Effect of the constitutive material model employed on predictions of the behaviour of earth pressure balance (EPB) shield-driven tunnels

Abstract

Abstract Earth pressure balance (EPB) shield-driven tunnelling involves a complex soil-structure interaction problem, where performance is heavily influenced by stress history and its development during construction. Numerical modelling must therefore focus on selecting appropriate constitutive models for soils and structures, simulating construction procedures and sequences, and modelling the soil/structure interface. Reliable numerical models to predict expected settlements, lining pressures and other design parameters are essential for safe tunnel design. This paper discusses these factors in detail by utilizing a well-documented case study of twin tunnels in Shanghai. A 3D finite element model of the behaviour of reinforced concrete tunnel linings is developed using the new PLAXIS concrete model. Predictions of four different advanced soil constitutive models are compared with measured field results to assess the model effectiveness and suitability.
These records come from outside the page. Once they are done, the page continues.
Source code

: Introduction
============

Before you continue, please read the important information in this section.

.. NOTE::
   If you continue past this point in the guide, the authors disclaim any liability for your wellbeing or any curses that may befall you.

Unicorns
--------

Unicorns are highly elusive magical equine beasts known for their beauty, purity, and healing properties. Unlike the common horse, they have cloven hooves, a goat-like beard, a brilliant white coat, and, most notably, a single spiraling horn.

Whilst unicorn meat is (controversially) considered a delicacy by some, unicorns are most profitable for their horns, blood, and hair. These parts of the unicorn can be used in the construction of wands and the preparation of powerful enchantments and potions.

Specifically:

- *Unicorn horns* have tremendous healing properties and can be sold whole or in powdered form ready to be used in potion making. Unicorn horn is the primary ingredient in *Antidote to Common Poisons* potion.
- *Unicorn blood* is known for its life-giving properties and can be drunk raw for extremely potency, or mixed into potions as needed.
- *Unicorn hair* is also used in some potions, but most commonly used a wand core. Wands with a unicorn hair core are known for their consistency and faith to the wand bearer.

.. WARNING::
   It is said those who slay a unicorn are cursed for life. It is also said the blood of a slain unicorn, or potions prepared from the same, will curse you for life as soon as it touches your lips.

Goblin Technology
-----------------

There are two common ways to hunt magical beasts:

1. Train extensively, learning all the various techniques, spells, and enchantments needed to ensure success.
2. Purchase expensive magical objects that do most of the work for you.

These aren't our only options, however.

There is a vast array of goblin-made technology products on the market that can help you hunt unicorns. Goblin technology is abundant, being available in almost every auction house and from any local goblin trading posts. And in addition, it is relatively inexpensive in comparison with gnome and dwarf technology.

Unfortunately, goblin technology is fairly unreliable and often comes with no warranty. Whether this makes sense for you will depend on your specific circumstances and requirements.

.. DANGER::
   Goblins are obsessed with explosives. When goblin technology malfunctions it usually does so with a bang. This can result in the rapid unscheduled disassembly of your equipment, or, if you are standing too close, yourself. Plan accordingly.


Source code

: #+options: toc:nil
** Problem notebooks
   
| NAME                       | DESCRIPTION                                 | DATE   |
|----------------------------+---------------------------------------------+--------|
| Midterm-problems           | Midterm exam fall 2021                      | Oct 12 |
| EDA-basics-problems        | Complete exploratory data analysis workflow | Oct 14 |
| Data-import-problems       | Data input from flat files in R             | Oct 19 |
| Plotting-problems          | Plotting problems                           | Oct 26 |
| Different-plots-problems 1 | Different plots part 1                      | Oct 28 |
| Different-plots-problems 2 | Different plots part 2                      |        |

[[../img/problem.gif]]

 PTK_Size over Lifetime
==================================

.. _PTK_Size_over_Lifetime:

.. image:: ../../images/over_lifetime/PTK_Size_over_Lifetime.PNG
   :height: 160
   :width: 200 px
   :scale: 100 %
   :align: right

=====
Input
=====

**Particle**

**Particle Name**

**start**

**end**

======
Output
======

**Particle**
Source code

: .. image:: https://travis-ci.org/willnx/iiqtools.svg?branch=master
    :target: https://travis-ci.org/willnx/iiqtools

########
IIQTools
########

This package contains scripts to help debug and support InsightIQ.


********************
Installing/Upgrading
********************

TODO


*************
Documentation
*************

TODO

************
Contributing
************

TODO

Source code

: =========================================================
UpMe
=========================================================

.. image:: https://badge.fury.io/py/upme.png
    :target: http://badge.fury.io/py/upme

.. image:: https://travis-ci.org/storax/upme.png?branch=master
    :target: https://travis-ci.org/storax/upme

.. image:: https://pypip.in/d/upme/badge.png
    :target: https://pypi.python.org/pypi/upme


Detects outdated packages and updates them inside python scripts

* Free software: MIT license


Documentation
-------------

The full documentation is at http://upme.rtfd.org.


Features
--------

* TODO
The undrained behaviour of the saturated soft silty clay soil at the tunnelling site is studied during and after advancement of the shield tunnelling machine. The comparison matrix includes surface settlement troughs along transverse sections, and changes developing in earth and pore water pressures around the tunnel. The HSSmall soil model, which accounts for increased soil stiffness at small strains, was found to be the most suitable for addressing these problems.